Par MEDINA
À l’occasion de la 10137ᵉ séance du Conseil de sécurité ce mercredi 15 avril 2026, l’ambassadrice de la République démocratique du Congo, Jocelyne Kabengele Luku, a livré un plaidoyer de haute volée. Entre exigence de fermeté face aux groupes armés et planification du désengagement onusien, Kinshasa trace la voie d’une transition sécuritaire sans « vide ».
Sous la présidence maltaise du Conseil de sécurité, la voix de la RDC a résonné avec une clarté nouvelle. Alors que le mandat de la MONUSCO court jusqu’en décembre 2026, l’ambassadrice Jocelyne Kabengele Luku a structuré l’intervention congolaise autour d’une priorité absolue qui se résume sur l’efficacité réelle sur le terrain.
Pour la diplomate congolaise, le maintien de la paix ne peut plus se contenter de demi-mesures. Elle a ainsi défini trois axes non négociables à savoir :Des mandats réalistes ;Fini les objectifs flous. La RDC exige des ressources adéquates et une adaptabilité immédiate aux menaces changeantes de l’Est, La protection des civils comme cœur battant Face aux massacres persistants, Kinshasa appelle la MONUSCO à adopter une posture offensive et proactive. Les populations ne veulent plus d’une force d’observation, mais d’un bouclier actif et le renforcement des partenariats régionaux; L’accent a été mis sur une synergie accrue avec l’Union Africaine et la SADC, actant l’importance des solutions africaines aux crises sécuritaires.

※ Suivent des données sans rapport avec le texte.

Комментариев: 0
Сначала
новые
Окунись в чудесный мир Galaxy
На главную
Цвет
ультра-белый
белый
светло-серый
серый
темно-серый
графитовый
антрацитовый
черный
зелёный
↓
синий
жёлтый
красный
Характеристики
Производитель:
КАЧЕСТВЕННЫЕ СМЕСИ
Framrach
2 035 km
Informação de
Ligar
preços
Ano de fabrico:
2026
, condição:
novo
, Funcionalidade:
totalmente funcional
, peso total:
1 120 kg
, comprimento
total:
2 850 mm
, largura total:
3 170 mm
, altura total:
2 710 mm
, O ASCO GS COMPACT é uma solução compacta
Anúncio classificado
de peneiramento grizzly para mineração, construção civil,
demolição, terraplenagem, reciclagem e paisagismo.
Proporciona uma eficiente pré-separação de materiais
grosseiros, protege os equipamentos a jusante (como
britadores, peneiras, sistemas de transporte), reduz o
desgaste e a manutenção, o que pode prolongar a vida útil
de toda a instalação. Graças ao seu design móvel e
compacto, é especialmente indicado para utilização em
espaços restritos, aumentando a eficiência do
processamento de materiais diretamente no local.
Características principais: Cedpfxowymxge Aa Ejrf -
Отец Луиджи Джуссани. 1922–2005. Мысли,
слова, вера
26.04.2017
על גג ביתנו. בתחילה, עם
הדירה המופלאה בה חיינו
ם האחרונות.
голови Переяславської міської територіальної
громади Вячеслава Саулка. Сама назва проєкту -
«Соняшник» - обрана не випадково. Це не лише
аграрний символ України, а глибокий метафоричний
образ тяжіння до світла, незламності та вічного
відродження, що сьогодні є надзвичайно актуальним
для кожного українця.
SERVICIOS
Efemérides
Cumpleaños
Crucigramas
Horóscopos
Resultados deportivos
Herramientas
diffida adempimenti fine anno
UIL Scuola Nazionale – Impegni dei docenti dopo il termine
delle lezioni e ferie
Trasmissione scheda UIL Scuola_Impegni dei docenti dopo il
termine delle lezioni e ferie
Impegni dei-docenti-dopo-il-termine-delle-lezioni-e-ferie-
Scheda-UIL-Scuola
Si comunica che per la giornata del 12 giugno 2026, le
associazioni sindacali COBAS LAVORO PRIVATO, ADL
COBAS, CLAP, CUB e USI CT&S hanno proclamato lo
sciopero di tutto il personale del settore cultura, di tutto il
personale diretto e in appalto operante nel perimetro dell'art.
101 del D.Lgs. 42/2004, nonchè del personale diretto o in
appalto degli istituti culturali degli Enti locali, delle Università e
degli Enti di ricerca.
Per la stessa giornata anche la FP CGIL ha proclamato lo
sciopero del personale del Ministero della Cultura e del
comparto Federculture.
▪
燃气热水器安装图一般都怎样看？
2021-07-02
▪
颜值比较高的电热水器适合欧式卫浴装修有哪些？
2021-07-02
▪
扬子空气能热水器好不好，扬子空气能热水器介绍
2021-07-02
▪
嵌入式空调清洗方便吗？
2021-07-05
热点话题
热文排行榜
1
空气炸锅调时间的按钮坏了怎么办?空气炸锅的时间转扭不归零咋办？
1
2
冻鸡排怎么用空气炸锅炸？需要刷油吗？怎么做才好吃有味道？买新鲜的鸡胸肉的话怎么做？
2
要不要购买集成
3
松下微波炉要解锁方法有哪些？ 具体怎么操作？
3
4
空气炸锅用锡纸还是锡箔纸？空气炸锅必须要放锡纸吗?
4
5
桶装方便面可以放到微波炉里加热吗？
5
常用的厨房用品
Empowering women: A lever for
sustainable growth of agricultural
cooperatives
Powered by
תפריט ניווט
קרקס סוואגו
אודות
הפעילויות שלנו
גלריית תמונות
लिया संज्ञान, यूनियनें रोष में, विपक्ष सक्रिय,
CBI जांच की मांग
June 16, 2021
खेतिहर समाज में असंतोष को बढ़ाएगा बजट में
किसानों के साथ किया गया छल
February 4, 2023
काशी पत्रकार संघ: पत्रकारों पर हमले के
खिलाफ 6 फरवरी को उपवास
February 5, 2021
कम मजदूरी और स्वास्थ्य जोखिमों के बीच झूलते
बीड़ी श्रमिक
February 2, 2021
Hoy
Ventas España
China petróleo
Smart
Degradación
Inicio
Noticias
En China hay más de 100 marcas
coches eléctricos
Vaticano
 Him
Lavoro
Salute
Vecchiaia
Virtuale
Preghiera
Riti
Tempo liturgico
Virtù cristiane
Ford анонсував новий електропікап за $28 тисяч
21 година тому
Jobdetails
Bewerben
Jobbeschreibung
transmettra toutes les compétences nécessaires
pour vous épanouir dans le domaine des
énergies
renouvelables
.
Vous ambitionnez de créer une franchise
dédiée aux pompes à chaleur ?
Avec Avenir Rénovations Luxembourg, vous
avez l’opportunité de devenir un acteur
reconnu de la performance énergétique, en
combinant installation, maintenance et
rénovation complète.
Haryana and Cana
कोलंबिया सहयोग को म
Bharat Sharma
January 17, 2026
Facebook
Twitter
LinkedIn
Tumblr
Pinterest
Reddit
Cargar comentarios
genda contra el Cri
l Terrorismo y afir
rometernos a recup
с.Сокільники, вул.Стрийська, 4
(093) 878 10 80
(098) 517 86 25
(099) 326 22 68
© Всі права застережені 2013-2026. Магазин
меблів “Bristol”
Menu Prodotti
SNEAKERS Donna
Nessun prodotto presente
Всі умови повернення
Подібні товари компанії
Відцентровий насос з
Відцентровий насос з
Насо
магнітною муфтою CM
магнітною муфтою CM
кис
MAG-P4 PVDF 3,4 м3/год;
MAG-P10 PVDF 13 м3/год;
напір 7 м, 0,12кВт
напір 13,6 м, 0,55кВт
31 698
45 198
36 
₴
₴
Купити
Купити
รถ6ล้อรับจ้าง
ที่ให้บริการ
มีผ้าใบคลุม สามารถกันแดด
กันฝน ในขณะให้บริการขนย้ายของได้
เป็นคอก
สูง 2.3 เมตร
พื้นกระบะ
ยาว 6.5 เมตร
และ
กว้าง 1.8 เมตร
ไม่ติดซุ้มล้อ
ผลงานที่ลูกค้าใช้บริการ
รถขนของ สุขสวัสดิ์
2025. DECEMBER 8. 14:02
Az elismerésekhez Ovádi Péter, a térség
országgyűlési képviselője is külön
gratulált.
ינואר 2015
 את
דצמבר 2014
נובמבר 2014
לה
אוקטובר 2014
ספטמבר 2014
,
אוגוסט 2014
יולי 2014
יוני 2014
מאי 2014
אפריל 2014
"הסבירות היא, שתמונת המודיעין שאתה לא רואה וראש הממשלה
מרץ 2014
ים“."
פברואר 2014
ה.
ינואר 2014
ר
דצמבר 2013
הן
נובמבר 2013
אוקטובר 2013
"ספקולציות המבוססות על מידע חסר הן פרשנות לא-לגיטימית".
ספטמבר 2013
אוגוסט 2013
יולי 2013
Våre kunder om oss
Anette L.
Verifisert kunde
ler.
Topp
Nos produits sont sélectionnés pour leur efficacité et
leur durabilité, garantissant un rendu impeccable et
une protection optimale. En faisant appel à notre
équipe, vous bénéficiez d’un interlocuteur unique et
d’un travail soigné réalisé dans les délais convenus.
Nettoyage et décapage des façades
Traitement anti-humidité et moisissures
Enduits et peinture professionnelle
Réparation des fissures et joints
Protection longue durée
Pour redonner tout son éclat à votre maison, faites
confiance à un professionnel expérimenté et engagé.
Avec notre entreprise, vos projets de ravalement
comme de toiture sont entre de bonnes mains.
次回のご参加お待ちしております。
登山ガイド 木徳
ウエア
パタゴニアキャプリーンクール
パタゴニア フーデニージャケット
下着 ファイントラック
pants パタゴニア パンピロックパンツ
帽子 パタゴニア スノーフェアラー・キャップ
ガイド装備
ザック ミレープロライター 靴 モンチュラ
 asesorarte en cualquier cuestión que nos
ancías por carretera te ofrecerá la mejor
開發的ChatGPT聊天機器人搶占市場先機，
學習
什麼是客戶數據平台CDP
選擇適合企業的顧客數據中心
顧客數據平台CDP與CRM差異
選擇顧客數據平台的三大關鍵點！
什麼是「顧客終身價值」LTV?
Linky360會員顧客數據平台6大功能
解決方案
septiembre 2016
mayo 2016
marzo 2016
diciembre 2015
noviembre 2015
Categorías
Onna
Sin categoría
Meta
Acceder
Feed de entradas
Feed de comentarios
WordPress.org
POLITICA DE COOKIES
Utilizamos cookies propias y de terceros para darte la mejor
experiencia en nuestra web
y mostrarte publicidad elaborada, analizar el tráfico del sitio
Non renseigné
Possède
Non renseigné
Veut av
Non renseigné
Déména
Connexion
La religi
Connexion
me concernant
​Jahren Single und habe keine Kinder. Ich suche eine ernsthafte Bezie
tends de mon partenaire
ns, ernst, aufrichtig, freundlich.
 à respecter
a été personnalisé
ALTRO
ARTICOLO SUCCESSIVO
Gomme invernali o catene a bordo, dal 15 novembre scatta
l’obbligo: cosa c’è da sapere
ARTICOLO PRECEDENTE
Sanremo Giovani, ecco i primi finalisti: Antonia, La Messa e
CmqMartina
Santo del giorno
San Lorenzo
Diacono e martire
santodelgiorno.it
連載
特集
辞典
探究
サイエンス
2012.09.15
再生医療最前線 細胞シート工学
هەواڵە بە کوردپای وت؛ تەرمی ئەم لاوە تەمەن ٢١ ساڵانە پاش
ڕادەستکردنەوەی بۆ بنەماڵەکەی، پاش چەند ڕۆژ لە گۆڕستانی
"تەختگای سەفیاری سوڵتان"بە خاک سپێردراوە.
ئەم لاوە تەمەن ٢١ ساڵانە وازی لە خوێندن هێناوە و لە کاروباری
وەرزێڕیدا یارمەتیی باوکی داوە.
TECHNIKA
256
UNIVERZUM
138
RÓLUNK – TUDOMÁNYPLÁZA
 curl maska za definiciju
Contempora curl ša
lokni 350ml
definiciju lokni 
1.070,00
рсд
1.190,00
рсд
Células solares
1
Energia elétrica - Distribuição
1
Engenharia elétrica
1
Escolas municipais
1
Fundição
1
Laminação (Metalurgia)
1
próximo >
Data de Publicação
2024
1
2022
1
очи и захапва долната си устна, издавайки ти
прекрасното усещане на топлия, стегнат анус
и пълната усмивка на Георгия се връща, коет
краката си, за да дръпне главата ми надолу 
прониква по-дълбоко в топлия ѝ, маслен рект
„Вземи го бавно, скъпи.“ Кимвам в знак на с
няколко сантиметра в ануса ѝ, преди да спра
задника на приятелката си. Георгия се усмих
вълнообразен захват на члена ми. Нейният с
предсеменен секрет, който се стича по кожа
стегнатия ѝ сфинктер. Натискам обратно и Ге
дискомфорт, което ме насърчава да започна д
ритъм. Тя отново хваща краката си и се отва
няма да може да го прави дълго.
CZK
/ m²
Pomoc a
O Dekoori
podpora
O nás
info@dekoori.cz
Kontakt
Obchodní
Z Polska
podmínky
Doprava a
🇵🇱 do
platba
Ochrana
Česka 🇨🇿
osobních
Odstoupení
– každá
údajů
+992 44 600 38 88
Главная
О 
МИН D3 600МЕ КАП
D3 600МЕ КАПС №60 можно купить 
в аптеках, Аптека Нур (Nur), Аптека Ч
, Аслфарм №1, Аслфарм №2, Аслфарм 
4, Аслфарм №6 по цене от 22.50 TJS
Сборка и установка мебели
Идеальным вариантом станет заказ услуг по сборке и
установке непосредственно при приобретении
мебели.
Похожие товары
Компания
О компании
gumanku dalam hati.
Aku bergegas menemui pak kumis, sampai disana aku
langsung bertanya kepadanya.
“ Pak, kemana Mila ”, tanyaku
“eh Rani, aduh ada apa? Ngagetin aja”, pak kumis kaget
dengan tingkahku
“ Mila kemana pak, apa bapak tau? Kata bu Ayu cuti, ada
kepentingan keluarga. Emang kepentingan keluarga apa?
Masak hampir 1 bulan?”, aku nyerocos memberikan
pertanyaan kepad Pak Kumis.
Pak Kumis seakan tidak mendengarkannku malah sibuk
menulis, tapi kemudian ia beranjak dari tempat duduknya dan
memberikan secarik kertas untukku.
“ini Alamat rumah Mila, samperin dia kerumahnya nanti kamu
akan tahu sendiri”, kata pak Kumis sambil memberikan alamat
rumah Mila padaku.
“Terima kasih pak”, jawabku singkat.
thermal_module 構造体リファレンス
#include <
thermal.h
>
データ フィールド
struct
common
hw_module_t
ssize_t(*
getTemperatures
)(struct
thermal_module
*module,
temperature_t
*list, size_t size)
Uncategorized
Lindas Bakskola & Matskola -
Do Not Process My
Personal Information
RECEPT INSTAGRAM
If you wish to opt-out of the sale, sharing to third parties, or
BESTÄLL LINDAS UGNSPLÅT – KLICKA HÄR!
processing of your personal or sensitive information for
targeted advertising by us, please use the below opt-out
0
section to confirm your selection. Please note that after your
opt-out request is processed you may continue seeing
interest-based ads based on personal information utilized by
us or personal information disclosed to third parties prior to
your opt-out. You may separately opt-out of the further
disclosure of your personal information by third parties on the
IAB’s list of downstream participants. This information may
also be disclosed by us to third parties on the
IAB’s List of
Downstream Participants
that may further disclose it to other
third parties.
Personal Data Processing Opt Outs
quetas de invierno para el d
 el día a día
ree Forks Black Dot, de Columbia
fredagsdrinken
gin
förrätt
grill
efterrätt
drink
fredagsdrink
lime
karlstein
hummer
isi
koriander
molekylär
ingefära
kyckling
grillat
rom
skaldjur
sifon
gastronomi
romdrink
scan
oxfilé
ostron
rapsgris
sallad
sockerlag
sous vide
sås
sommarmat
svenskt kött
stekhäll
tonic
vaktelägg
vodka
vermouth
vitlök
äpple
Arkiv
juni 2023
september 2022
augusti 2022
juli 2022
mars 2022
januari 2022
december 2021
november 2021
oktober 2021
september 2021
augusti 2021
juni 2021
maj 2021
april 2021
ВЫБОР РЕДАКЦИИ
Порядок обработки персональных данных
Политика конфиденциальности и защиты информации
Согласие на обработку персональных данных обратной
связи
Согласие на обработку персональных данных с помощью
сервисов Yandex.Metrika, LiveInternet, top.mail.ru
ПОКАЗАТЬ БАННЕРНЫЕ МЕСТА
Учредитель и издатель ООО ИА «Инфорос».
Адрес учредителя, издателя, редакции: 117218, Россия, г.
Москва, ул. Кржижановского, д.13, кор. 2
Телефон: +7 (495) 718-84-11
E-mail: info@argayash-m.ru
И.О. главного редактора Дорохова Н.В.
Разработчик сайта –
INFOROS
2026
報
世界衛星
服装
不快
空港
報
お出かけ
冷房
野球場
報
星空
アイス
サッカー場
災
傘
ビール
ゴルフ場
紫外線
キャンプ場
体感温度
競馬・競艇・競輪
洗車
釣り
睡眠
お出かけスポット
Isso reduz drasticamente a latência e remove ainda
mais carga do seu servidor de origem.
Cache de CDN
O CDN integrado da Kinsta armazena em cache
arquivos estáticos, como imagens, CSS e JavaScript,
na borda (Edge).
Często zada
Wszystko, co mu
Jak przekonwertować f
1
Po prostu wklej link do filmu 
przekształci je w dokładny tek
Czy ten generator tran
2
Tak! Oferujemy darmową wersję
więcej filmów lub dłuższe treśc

Le dossier du désengagement de la mission onusienne a naturellement dominé les échanges. Fidèle à la ligne du gouvernement, l’ambassadrice a réaffirmé la volonté de voir les Casques bleus se retirer, mais pas à n’importe quel prix.
« Mon gouvernement réaffirme sa volonté de voir ce retrait s’opérer de manière responsable, ordonnée et durable, afin d’éviter tout vide sécuritaire », a-t-elle martelé.
Cette transition doit, selon elle, s’accompagner d’une montée en puissance des forces républicaines pour garantir qu’aucun millimètre de territoire ne retombe entre les mains des groupes armés après le départ de l’ONU.
Notons que, Jocelyne Kabengele Luku a rappelé une vérité fondamentale, la solution n’est pas uniquement militaire. Elle a exhorté le Conseil de sécurité à soutenir les efforts politiques visant à traiter les causes profondes du conflit, tout en exigeant le respect strict de la souveraineté nationale de la RDC. Un message clair adressé aux soutiens extérieurs des groupes armés que la paix durable passe par la fin de l’ingérence et de l’impunité.